=== Your instructions ===
Rewrite every line of the records, replacing each "family" with "Family" and leaving all other text unaltered.

=== Given entries ===
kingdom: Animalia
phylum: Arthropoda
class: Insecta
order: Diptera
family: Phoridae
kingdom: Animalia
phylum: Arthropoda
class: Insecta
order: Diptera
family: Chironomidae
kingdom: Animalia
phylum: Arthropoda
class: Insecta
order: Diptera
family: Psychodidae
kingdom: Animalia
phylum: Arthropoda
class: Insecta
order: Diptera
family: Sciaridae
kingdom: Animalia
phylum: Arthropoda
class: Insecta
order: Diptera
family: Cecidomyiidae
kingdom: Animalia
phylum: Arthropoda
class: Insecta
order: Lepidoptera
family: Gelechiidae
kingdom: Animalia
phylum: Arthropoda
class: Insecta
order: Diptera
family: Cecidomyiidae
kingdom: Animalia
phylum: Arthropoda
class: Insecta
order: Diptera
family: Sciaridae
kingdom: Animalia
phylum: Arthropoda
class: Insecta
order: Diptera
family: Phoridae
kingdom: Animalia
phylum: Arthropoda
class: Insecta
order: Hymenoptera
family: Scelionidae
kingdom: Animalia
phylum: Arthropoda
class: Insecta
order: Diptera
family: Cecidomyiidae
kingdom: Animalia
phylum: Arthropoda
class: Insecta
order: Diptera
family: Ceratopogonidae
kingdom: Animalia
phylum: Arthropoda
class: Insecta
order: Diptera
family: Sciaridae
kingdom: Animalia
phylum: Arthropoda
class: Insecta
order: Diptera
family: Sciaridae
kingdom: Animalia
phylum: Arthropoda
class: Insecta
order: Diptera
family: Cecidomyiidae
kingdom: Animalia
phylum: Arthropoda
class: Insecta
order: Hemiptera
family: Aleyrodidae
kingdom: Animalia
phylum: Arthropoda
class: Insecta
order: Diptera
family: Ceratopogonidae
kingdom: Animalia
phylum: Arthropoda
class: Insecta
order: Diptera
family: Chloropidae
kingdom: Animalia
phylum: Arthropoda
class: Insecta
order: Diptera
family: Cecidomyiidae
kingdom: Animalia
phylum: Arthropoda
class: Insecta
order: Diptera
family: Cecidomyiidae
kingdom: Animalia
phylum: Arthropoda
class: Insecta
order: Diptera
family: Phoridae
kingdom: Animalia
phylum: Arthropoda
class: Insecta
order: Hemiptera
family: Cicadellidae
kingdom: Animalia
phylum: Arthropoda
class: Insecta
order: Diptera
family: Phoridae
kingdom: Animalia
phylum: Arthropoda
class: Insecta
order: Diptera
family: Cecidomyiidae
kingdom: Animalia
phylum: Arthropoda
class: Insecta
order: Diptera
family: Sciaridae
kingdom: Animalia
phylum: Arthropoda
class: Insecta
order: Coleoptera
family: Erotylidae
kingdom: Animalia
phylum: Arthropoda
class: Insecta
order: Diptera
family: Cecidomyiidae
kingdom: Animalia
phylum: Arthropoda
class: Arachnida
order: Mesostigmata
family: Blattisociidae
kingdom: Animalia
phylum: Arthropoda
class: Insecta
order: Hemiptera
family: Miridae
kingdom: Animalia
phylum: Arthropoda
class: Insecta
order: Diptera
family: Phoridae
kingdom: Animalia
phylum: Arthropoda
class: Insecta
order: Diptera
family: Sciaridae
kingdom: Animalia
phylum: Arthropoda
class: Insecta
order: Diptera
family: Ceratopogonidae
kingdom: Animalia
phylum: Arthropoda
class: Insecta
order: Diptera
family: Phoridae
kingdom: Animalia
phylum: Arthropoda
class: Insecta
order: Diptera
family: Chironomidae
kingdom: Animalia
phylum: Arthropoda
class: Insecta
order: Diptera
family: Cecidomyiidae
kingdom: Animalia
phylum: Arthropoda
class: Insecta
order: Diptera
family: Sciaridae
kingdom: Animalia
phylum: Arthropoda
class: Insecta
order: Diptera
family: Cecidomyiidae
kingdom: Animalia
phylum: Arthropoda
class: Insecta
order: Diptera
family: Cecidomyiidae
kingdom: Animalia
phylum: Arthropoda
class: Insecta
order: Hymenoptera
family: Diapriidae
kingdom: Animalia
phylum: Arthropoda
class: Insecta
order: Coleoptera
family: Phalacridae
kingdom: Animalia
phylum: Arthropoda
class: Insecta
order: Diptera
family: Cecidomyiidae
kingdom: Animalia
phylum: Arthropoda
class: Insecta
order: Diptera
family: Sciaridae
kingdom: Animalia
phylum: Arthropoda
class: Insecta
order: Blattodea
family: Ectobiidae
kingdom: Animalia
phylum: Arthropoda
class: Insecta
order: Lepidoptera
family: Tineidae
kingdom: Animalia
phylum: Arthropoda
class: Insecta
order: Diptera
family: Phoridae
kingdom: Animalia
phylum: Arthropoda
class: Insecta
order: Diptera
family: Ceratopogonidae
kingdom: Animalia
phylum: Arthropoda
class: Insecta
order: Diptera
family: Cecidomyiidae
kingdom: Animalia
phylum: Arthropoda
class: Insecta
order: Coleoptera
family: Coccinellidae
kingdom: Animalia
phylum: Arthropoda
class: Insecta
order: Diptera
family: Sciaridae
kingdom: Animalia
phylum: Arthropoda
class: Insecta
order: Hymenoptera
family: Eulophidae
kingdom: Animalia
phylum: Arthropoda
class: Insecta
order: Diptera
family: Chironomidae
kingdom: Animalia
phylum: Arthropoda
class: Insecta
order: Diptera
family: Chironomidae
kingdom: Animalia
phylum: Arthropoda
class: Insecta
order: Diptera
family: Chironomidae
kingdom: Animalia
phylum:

=== Task result ===
kingdom: Animalia
phylum: Arthropoda
class: Insecta
order: Diptera
Family: Phoridae
kingdom: Animalia
phylum: Arthropoda
class: Insecta
order: Diptera
Family: Chironomidae
kingdom: Animalia
phylum: Arthropoda
class: Insecta
order: Diptera
Family: Psychodidae
kingdom: Animalia
phylum: Arthropoda
class: Insecta
order: Diptera
Family: Sciaridae
kingdom: Animalia
phylum: Arthropoda
class: Insecta
order: Diptera
Family: Cecidomyiidae
kingdom: Animalia
phylum: Arthropoda
class: Insecta
order: Lepidoptera
Family: Gelechiidae
kingdom: Animalia
phylum: Arthropoda
class: Insecta
order: Diptera
Family: Cecidomyiidae
kingdom: Animalia
phylum: Arthropoda
class: Insecta
order: Diptera
Family: Sciaridae
kingdom: Animalia
phylum: Arthropoda
class: Insecta
order: Diptera
Family: Phoridae
kingdom: Animalia
phylum: Arthropoda
class: Insecta
order: Hymenoptera
Family: Scelionidae
kingdom: Animalia
phylum: Arthropoda
class: Insecta
order: Diptera
Family: Cecidomyiidae
kingdom: Animalia
phylum: Arthropoda
class: Insecta
order: Diptera
Family: Ceratopogonidae
kingdom: Animalia
phylum: Arthropoda
class: Insecta
order: Diptera
Family: Sciaridae
kingdom: Animalia
phylum: Arthropoda
class: Insecta
order: Diptera
Family: Sciaridae
kingdom: Animalia
phylum: Arthropoda
class: Insecta
order: Diptera
Family: Cecidomyiidae
kingdom: Animalia
phylum: Arthropoda
class: Insecta
order: Hemiptera
Family: Aleyrodidae
kingdom: Animalia
phylum: Arthropoda
class: Insecta
order: Diptera
Family: Ceratopogonidae
kingdom: Animalia
phylum: Arthropoda
class: Insecta
order: Diptera
Family: Chloropidae
kingdom: Animalia
phylum: Arthropoda
class: Insecta
order: Diptera
Family: Cecidomyiidae
kingdom: Animalia
phylum: Arthropoda
class: Insecta
order: Diptera
Family: Cecidomyiidae
kingdom: Animalia
phylum: Arthropoda
class: Insecta
order: Diptera
Family: Phoridae
kingdom: Animalia
phylum: Arthropoda
class: Insecta
order: Hemiptera
Family: Cicadellidae
kingdom: Animalia
phylum: Arthropoda
class: Insecta
order: Diptera
Family: Phoridae
kingdom: Animalia
phylum: Arthropoda
class: Insecta
order: Diptera
Family: Cecidomyiidae
kingdom: Animalia
phylum: Arthropoda
class: Insecta
order: Diptera
Family: Sciaridae
kingdom: Animalia
phylum: Arthropoda
class: Insecta
order: Coleoptera
Family: Erotylidae
kingdom: Animalia
phylum: Arthropoda
class: Insecta
order: Diptera
Family: Cecidomyiidae
kingdom: Animalia
phylum: Arthropoda
class: Arachnida
order: Mesostigmata
Family: Blattisociidae
kingdom: Animalia
phylum: Arthropoda
class: Insecta
order: Hemiptera
Family: Miridae
kingdom: Animalia
phylum: Arthropoda
class: Insecta
order: Diptera
Family: Phoridae
kingdom: Animalia
phylum: Arthropoda
class: Insecta
order: Diptera
Family: Sciaridae
kingdom: Animalia
phylum: Arthropoda
class: Insecta
order: Diptera
Family: Ceratopogonidae
kingdom: Animalia
phylum: Arthropoda
class: Insecta
order: Diptera
Family: Phoridae
kingdom: Animalia
phylum: Arthropoda
class: Insecta
order: Diptera
Family: Chironomidae
kingdom: Animalia
phylum: Arthropoda
class: Insecta
order: Diptera
Family: Cecidomyiidae
kingdom: Animalia
phylum: Arthropoda
class: Insecta
order: Diptera
Family: Sciaridae
kingdom: Animalia
phylum: Arthropoda
class: Insecta
order: Diptera
Family: Cecidomyiidae
kingdom: Animalia
phylum: Arthropoda
class: Insecta
order: Diptera
Family: Cecidomyiidae
kingdom: Animalia
phylum: Arthropoda
class: Insecta
order: Hymenoptera
Family: Diapriidae
kingdom: Animalia
phylum: Arthropoda
class: Insecta
order: Coleoptera
Family: Phalacridae
kingdom: Animalia
phylum: Arthropoda
class: Insecta
order: Diptera
Family: Cecidomyiidae
kingdom: Animalia
phylum: Arthropoda
class: Insecta
order: Diptera
Family: Sciaridae
kingdom: Animalia
phylum: Arthropoda
class: Insecta
order: Blattodea
Family: Ectobiidae
kingdom: Animalia
phylum: Arthropoda
class: Insecta
order: Lepidoptera
Family: Tineidae
kingdom: Animalia
phylum: Arthropoda
class: Insecta
order: Diptera
Family: Phoridae
kingdom: Animalia
phylum: Arthropoda
class: Insecta
order: Diptera
Family: Ceratopogonidae
kingdom: Animalia
phylum: Arthropoda
class: Insecta
order: Diptera
Family: Cecidomyiidae
kingdom: Animalia
phylum: Arthropoda
class: Insecta
order: Coleoptera
Family: Coccinellidae
kingdom: Animalia
phylum: Arthropoda
class: Insecta
order: Diptera
Family: Sciaridae
kingdom: Animalia
phylum: Arthropoda
class: Insecta
order: Hymenoptera
Family: Eulophidae
kingdom: Animalia
phylum: Arthropoda
class: Insecta
order: Diptera
Family: Chironomidae
kingdom: Animalia
phylum: Arthropoda
class: Insecta
order: Diptera
Family: Chironomidae
kingdom: Animalia
phylum: Arthropoda
class: Insecta
order: Diptera
Family: Chironomidae
kingdom: Animalia
phylum:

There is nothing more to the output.